Differences Between Purchase Orders and Contracts

I was reading a local article where a website developer was making a big fuss about the differences in detail in a purchase order and a contract. And I thought, wait a second here, a purchase order is a contract. They’re called one-off contracts.

Here is the difference. Contracts in general are legal documents that bind two parties into doing something. You can put as much detail or as little detail in these, but to be royally screw yourself in a court of law, corporate counsel will always detail it into oblivion. Easiest way to protect yourself is to detail away if you don’t have counsel running all of your business gigs. Purchase Orders are made by the purchasing agent where what is needed, at what time, and at what price is specified. Once this is accepted by the vendor, then it is also a contract that is enforceable. The only thing it means is that it’s a one-off contract which means it’s a one-time deal. The purchasing agent has to create another purchase order to send to the vendor, and the vendor has to accept it to create another binding contract. Again, these are contracts which means the vendor can negotiate and put in more details the same as the purchasing agent before sign-off.

What I didn’t get in the article itself was the fact that there was some discussion on level of detail in a purchase order versus contract, which is completely incorrect. Purchase orders must be signed off by the vendor to be accepted which provides the level of specification. It’s like a RFP but coming from the buyer instead of the vendor providing one. This ensures that all of the questions are asked by the vendor on what you are and are not doing when you walk into this contractual obligation.

Another interesting tidbit that I gathered from the article and quotes was that the purchase order was somewhat more generic. Having done enough contractual work in my life on similar contracts, I have to say that this is where you get burned as a vendor. In accepting a contractual agreement in a more generic and broad sense, you are bound by the contract to do all the nitty gritty detailed work that you didn’t “foresee”. And the court of law doesn’t change in this fact as you can see from patent law where if a broader patent is granted, then that broader patent usually is the one that is being infringed upon by the more specific patent.

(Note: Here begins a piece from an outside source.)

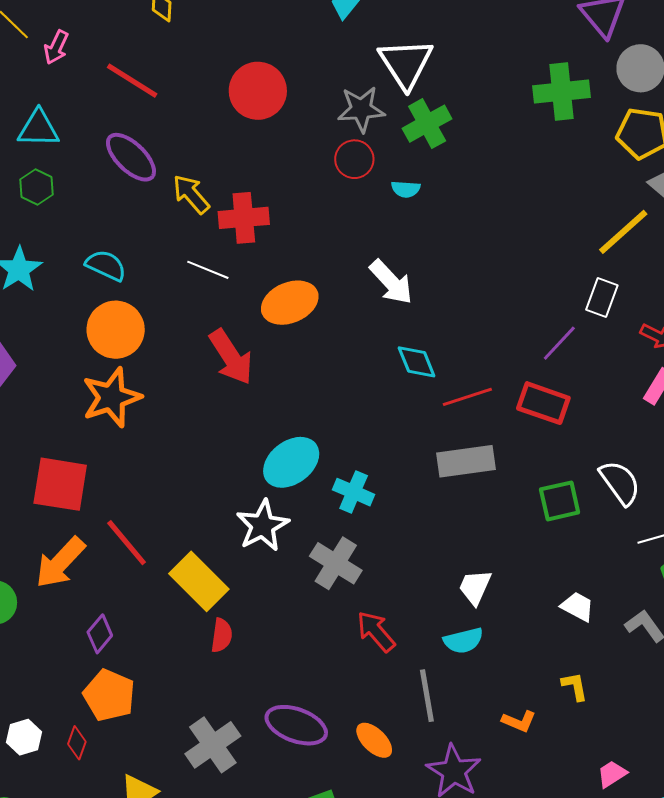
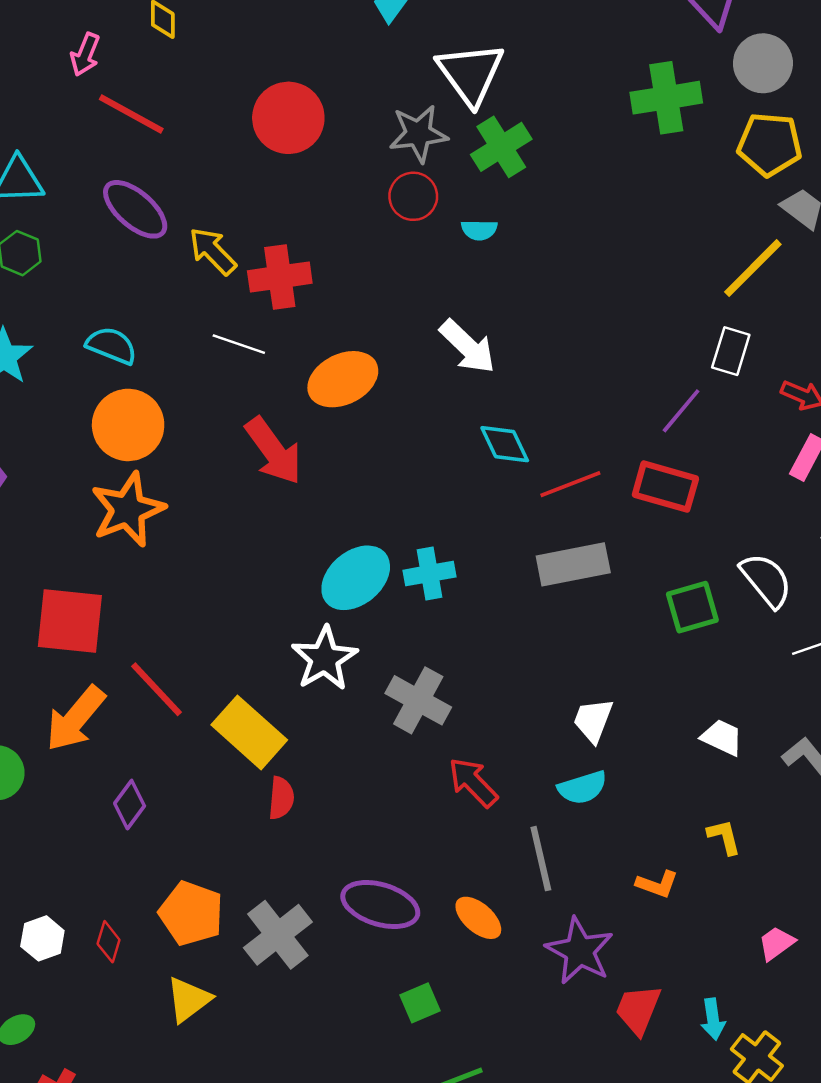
pink arrow: (56, 47) -> (85, 55), moved
cyan cross: (354, 492) -> (430, 574), moved, turned -30
orange pentagon: (109, 695) -> (191, 913), moved

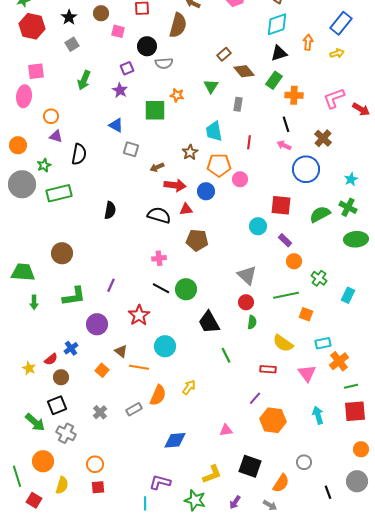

Granted here, I’m not a corporate lawyer, but I’ve had to deal in my life with enough contracts to know when you’re going to sign into a really nasty situation or not. Most contracts have ways out, and so do purchase orders, but they have to be written in. If not, the county in this case technically could pursue this in a court of law from the details of the transaction given. Whether or not they would is up to to them.

  • Polinsky

    Purchase orders are contracts. They contain the same terms and conditions as a contract (or can). The big difference is that the person sending a purchase order does not expect the vendor to negotiate the terms and conditions. “Contracts” are usually the result of negotiations. Purchase orders are sent by the buyer with the expectation that the vendor will accept it as is, without change.

  • http://www.merchantsmirror.com Ben Hwang

    Right, but you could actually ask for more details from a PO too as a vendor. POs are just as binding as a contract itself, and can have a lot of detail, or no detail at all (again like a contract).

  • Robert Federle

    PO’s don’t have to be signed by the vendor to become a contract. The vendor must act upon the PO, for instance by shipping the goods specified to the buyer!